Conséquences sociales et professionnelles

Pour les personnes jeunes, l’apparition d’une maladie invalidante a des répercussions immédiates sur l’emploi, les études, et les projets de vie. Beaucoup doivent réduire ou cesser leur activité professionnelle, subir une perte de revenus, et affronter l’isolement. Les systèmes de protection sociale et les employeurs sont parfois mal préparés à accompagner ces situations, ce qui peut aggraver la fragilité des malades.

En Autriche, comme dans d’autres pays, la secrétaire d’État à la Santé a affirmé travailler à la mise en place de structures et d’aides pour ces patients. Mais la mise en œuvre de mesures concrètes — centres spécialisés, financement, campagnes d’information — demande du temps et des ressources, et ne compense pas la détresse vécue au quotidien par ceux qui attendent une prise en charge effective.

Que peuvent faire les patients et leurs proches ?

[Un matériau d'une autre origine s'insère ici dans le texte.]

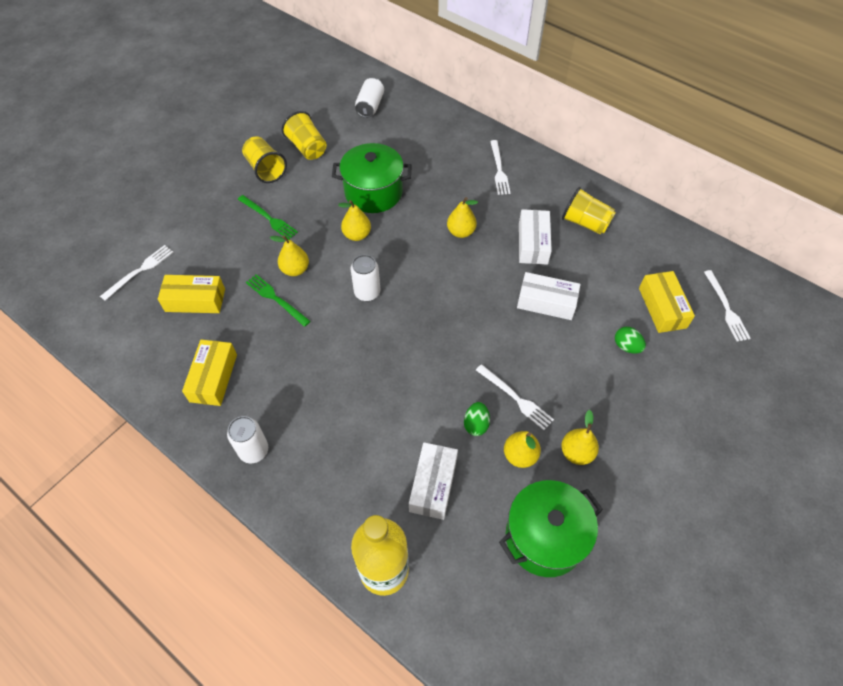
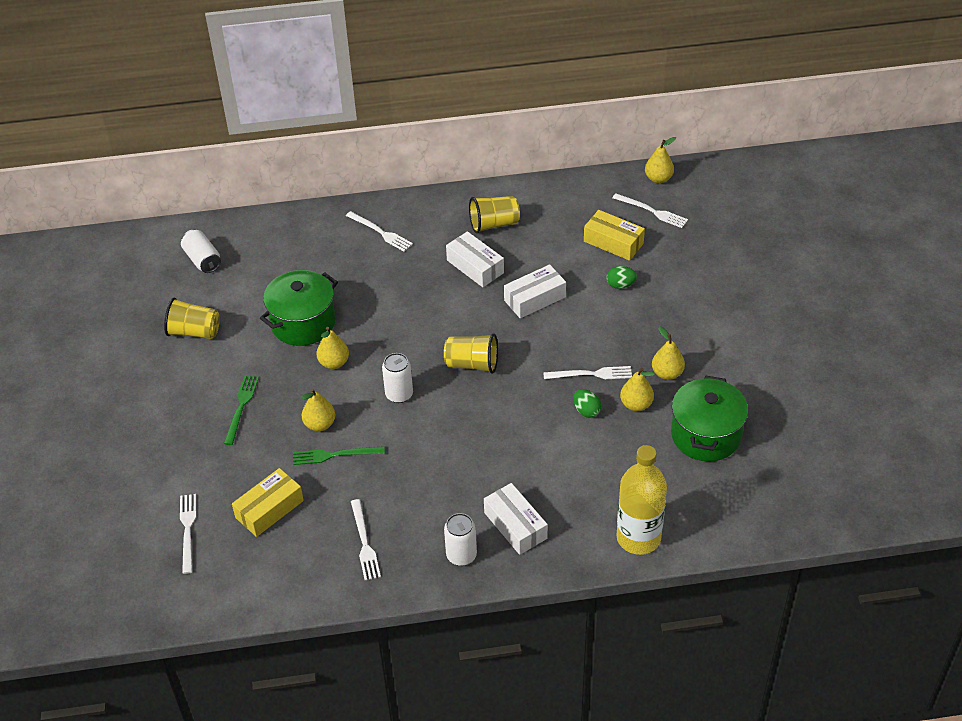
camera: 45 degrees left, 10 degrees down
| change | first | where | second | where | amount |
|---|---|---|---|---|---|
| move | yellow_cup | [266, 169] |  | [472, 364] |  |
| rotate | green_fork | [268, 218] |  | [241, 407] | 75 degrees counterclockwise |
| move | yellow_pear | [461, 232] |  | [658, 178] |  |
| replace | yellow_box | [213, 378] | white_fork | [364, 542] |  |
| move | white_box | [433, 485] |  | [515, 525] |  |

Face à une maladie longtemps mal reconnue, il existe des démarches qui peuvent aider :

  • rechercher l’avis de spécialistes ou de centres ayant une expérience des pathologies post-infectieuses et de l’EM/SFC ;
  • documenter précisément les symptômes et leur évolution (journaux de symptômes, bilans de tolérance à l’effort) pour faciliter le diagnostic ;
  • se rapprocher d’associations de patients qui offrent informations, conseils pratiques et soutien moral ;
  • demander un accompagnement social et administratif pour être aidé dans les démarches d’invalidité, d’aménagement du travail ou d’accès à des aides financières ;
  • agir pour sensibiliser les professionnels de santé et les décideurs à l’existence et à l’impact de cette maladie.

Enjeux éthiques et politiques

Le cas de Samuel met en lumière des dilemmes éthiques : la reconnaissance légitime de la souffrance et du désir d’autonomie des patients, la nécessité de prévenir des morts évitables, et la responsabilité des systèmes de santé de proposer des alternatives crédibles et humaines. Il rappelle aussi que l’accès à des soins de qualité, à l’écoute et au soutien, est une composante essentielle de toute réponse à la souffrance prolongée.

Les autorités sanitaires, les praticiens et les associations sont aujourd’hui confrontés à la double nécessité de mieux prendre en charge les malades et de réfléchir collectivement aux conditions dans lesquelles des aides à mourir peuvent être envisagées, dans le respect des cadres juridiques, éthiques et médicaux de chaque pays.

Conclusion

La mort assistée de ce jeune Autrichien est un signal d’alarme : il souligne l’urgence de reconnaître l’EM/SFC, d’organiser des parcours de soins adaptés et de renforcer la recherche. Au-delà de la question de l’aide à mourir, c’est la capacité des sociétés à accompagner la souffrance chronique, particulièrement chez les jeunes, qui est en jeu. Sans meilleure reconnaissance, sans structures adaptées et sans soutien aux patients et à leurs proches, d’autres histoires tragiques risquent de se répéter.

La mémoire de Samuel et le bruit médiatique entourant son décès peuvent, si elles sont entendues, devenir un moteur pour améliorer la prise en charge et la dignité de centaines de milliers de patients concernés par des syndromes invalidants après une infection.